Job item: Identify each line in the material below that contains the string "machine", and copy those lines.

Text extractions by page
--

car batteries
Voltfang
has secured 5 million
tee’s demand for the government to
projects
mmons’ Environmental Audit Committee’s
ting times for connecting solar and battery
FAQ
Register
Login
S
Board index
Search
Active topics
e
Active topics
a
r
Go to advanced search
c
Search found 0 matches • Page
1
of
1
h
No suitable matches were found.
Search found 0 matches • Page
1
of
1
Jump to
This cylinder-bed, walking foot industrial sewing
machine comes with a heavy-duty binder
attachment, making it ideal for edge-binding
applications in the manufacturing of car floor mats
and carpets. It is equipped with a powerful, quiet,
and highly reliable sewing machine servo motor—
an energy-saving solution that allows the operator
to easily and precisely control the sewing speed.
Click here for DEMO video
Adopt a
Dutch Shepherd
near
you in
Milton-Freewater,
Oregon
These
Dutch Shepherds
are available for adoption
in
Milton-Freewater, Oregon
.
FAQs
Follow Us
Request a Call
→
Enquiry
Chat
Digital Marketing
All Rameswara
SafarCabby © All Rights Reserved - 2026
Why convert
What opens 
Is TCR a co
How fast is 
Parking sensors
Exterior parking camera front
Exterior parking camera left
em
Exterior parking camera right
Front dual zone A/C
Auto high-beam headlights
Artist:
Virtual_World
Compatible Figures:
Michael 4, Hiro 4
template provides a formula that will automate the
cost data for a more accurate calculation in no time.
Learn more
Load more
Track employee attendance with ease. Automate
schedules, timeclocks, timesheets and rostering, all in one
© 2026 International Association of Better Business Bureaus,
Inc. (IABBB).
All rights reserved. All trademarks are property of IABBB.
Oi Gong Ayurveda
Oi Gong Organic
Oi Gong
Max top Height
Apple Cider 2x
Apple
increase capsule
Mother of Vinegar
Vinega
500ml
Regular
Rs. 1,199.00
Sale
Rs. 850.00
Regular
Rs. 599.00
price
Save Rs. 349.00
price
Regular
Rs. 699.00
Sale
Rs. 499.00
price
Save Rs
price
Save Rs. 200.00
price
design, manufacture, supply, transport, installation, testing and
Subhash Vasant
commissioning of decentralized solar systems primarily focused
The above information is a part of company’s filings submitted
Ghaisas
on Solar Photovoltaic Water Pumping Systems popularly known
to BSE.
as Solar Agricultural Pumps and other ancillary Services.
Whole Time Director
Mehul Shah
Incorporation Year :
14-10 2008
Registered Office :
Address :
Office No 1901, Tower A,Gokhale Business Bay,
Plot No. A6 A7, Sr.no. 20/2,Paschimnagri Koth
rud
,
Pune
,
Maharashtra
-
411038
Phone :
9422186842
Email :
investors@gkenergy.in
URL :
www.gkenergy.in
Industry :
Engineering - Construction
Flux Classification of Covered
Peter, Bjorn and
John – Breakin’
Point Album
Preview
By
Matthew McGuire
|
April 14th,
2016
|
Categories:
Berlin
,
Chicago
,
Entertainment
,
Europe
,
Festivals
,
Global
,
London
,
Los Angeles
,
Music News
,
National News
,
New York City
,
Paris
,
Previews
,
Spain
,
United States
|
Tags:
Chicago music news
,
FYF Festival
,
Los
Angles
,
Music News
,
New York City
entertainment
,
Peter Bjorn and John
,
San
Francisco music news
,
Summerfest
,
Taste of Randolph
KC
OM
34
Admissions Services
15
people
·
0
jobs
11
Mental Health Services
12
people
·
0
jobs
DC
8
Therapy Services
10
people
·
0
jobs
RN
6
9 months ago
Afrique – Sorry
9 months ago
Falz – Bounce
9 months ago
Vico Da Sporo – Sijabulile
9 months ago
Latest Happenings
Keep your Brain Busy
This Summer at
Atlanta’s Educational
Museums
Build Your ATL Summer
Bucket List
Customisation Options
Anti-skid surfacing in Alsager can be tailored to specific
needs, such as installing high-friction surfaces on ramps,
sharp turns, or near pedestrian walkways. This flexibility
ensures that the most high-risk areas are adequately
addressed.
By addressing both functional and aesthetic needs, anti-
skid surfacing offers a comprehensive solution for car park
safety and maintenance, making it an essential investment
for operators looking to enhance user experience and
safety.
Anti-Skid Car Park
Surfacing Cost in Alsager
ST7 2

--

Solution for this task:
machine comes with a heavy-duty binder
and highly reliable sewing machine servo motor—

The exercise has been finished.